Design files in text formats:
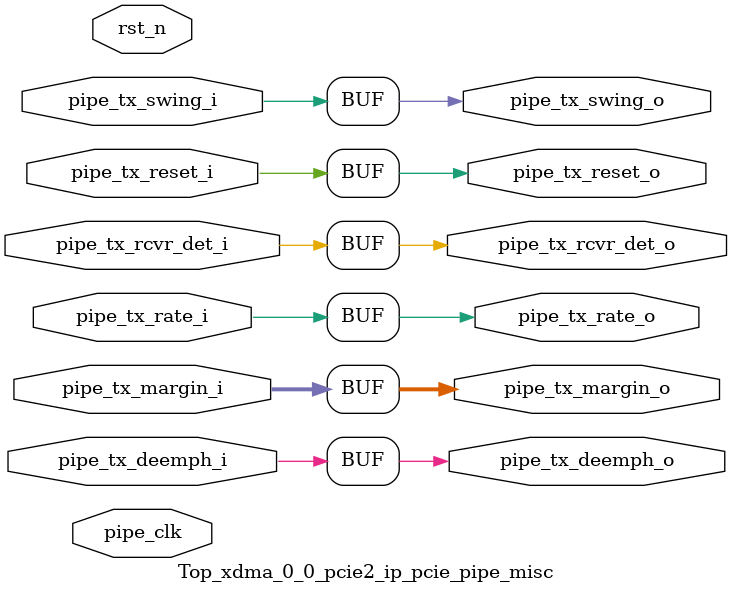
<source format=v>

`timescale 1ps/1ps

(* DowngradeIPIdentifiedWarnings = "yes" *)
module Top_xdma_0_0_pcie2_ip_pcie_pipe_misc #
(
    parameter        PIPE_PIPELINE_STAGES = 0,    // 0 - 0 stages, 1 - 1 stage, 2 - 2 stages
    parameter TCQ  = 1 // synthesis warning solved: parameter declaration becomes local
)
(

    input   wire        pipe_tx_rcvr_det_i       ,     // PIPE Tx Receiver Detect
    input   wire        pipe_tx_reset_i          ,     // PIPE Tx Reset
    input   wire        pipe_tx_rate_i           ,     // PIPE Tx Rate
    input   wire        pipe_tx_deemph_i         ,     // PIPE Tx Deemphasis
    input   wire [2:0]  pipe_tx_margin_i         ,     // PIPE Tx Margin
    input   wire        pipe_tx_swing_i          ,     // PIPE Tx Swing

    output  wire        pipe_tx_rcvr_det_o       ,     // Pipelined PIPE Tx Receiver Detect
    output  wire        pipe_tx_reset_o          ,     // Pipelined PIPE Tx Reset
    output  wire        pipe_tx_rate_o           ,     // Pipelined PIPE Tx Rate
    output  wire        pipe_tx_deemph_o         ,     // Pipelined PIPE Tx Deemphasis
    output  wire [2:0]  pipe_tx_margin_o         ,     // Pipelined PIPE Tx Margin
    output  wire        pipe_tx_swing_o          ,     // Pipelined PIPE Tx Swing

    input   wire        pipe_clk                ,      // PIPE Clock
    input   wire        rst_n                          // Reset
);

//******************************************************************//
// Reality check.                                                   //
//******************************************************************//

//    parameter TCQ  = 1;      // clock to out delay model

    generate

    if (PIPE_PIPELINE_STAGES == 0) begin : pipe_stages_0

        assign pipe_tx_rcvr_det_o = pipe_tx_rcvr_det_i;
        assign pipe_tx_reset_o  = pipe_tx_reset_i;
        assign pipe_tx_rate_o = pipe_tx_rate_i;
        assign pipe_tx_deemph_o = pipe_tx_deemph_i;
        assign pipe_tx_margin_o = pipe_tx_margin_i;
        assign pipe_tx_swing_o = pipe_tx_swing_i;

    end // if (PIPE_PIPELINE_STAGES == 0)
    else if (PIPE_PIPELINE_STAGES == 1) begin : pipe_stages_1

    reg                pipe_tx_rcvr_det_q       ;
    reg                pipe_tx_reset_q          ;
    reg                pipe_tx_rate_q           ;
    reg                pipe_tx_deemph_q         ;
    reg [2:0]          pipe_tx_margin_q         ;
    reg                pipe_tx_swing_q          ;

        always @(posedge pipe_clk) begin

        if (rst_n)
        begin

            pipe_tx_rcvr_det_q <= #TCQ 0;
            pipe_tx_reset_q  <= #TCQ 1'b1;
            pipe_tx_rate_q <= #TCQ 0;
            pipe_tx_deemph_q <= #TCQ 1'b1;
            pipe_tx_margin_q <= #TCQ 0;
            pipe_tx_swing_q <= #TCQ 0;

        end
        else
        begin

            pipe_tx_rcvr_det_q <= #TCQ pipe_tx_rcvr_det_i;
            pipe_tx_reset_q  <= #TCQ pipe_tx_reset_i;
            pipe_tx_rate_q <= #TCQ pipe_tx_rate_i;
            pipe_tx_deemph_q <= #TCQ pipe_tx_deemph_i;
            pipe_tx_margin_q <= #TCQ pipe_tx_margin_i;
            pipe_tx_swing_q <= #TCQ pipe_tx_swing_i;

          end

        end

        assign pipe_tx_rcvr_det_o = pipe_tx_rcvr_det_q;
        assign pipe_tx_reset_o  = pipe_tx_reset_q;
        assign pipe_tx_rate_o = pipe_tx_rate_q;
        assign pipe_tx_deemph_o = pipe_tx_deemph_q;
        assign pipe_tx_margin_o = pipe_tx_margin_q;
        assign pipe_tx_swing_o = pipe_tx_swing_q;

    end // if (PIPE_PIPELINE_STAGES == 1)
    else if (PIPE_PIPELINE_STAGES == 2) begin : pipe_stages_2

    reg                pipe_tx_rcvr_det_q       ;
    reg                pipe_tx_reset_q          ;
    reg                pipe_tx_rate_q           ;
    reg                pipe_tx_deemph_q         ;
    reg [2:0]          pipe_tx_margin_q         ;
    reg                pipe_tx_swing_q          ;

    reg                pipe_tx_rcvr_det_qq      ;
    reg                pipe_tx_reset_qq         ;
    reg                pipe_tx_rate_qq          ;
    reg                pipe_tx_deemph_qq        ;
    reg [2:0]          pipe_tx_margin_qq        ;
    reg                pipe_tx_swing_qq         ;

        always @(posedge pipe_clk) begin

        if (rst_n)
        begin

            pipe_tx_rcvr_det_q <= #TCQ 0;
            pipe_tx_reset_q  <= #TCQ 1'b1;
            pipe_tx_rate_q <= #TCQ 0;
            pipe_tx_deemph_q <= #TCQ 1'b1;
            pipe_tx_margin_q <= #TCQ 0;
            pipe_tx_swing_q <= #TCQ 0;

            pipe_tx_rcvr_det_qq <= #TCQ 0;
            pipe_tx_reset_qq  <= #TCQ 1'b1;
            pipe_tx_rate_qq <= #TCQ 0;
            pipe_tx_deemph_qq <= #TCQ 1'b1;
            pipe_tx_margin_qq <= #TCQ 0;
            pipe_tx_swing_qq <= #TCQ 0;

        end
        else
        begin

            pipe_tx_rcvr_det_q <= #TCQ pipe_tx_rcvr_det_i;
            pipe_tx_reset_q  <= #TCQ pipe_tx_reset_i;
            pipe_tx_rate_q <= #TCQ pipe_tx_rate_i;
            pipe_tx_deemph_q <= #TCQ pipe_tx_deemph_i;
            pipe_tx_margin_q <= #TCQ pipe_tx_margin_i;
            pipe_tx_swing_q <= #TCQ pipe_tx_swing_i;

            pipe_tx_rcvr_det_qq <= #TCQ pipe_tx_rcvr_det_q;
            pipe_tx_reset_qq  <= #TCQ pipe_tx_reset_q;
            pipe_tx_rate_qq <= #TCQ pipe_tx_rate_q;
            pipe_tx_deemph_qq <= #TCQ pipe_tx_deemph_q;
            pipe_tx_margin_qq <= #TCQ pipe_tx_margin_q;
            pipe_tx_swing_qq <= #TCQ pipe_tx_swing_q;

          end

        end

        assign pipe_tx_rcvr_det_o = pipe_tx_rcvr_det_qq;
        assign pipe_tx_reset_o  = pipe_tx_reset_qq;
        assign pipe_tx_rate_o = pipe_tx_rate_qq;
        assign pipe_tx_deemph_o = pipe_tx_deemph_qq;
        assign pipe_tx_margin_o = pipe_tx_margin_qq;
        assign pipe_tx_swing_o = pipe_tx_swing_qq;

    end // if (PIPE_PIPELINE_STAGES == 2)

    endgenerate

endmodule


</source>
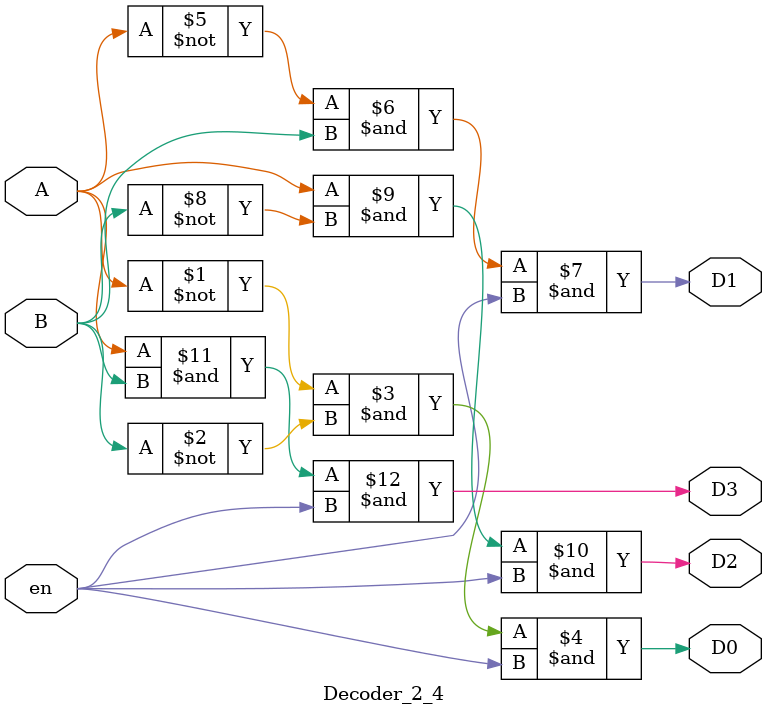
<source format=v>
`timescale 1ns / 1ps
module Decoder_2_4(D0,D1,D2,D3,A,B,en
    );

	input A, B, en;
	output D0, D1, D2, D3;
	
	assign D0 = (~A) & (~B) & en;
	assign D1 = (~A) & (B) & en;
	assign D2 = (A) & (~B) & en;
	assign D3 = (A) & (B) & en;

endmodule

</source>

### [What needs to be done]
All that belongs in your answer is the stretch of entries above from the line with "declaration becomes local" through the line with "Pipelined PIPE Tx Margin", printed exactly.

### [Reply to the task]
    parameter TCQ  = 1 // synthesis warning solved: parameter declaration becomes local
)
(

    input   wire        pipe_tx_rcvr_det_i       ,     // PIPE Tx Receiver Detect
    input   wire        pipe_tx_reset_i          ,     // PIPE Tx Reset
    input   wire        pipe_tx_rate_i           ,     // PIPE Tx Rate
    input   wire        pipe_tx_deemph_i         ,     // PIPE Tx Deemphasis
    input   wire [2:0]  pipe_tx_margin_i         ,     // PIPE Tx Margin
    input   wire        pipe_tx_swing_i          ,     // PIPE Tx Swing

    output  wire        pipe_tx_rcvr_det_o       ,     // Pipelined PIPE Tx Receiver Detect
    output  wire        pipe_tx_reset_o          ,     // Pipelined PIPE Tx Reset
    output  wire        pipe_tx_rate_o           ,     // Pipelined PIPE Tx Rate
    output  wire        pipe_tx_deemph_o         ,     // Pipelined PIPE Tx Deemphasis
    output  wire [2:0]  pipe_tx_margin_o         ,     // Pipelined PIPE Tx Margin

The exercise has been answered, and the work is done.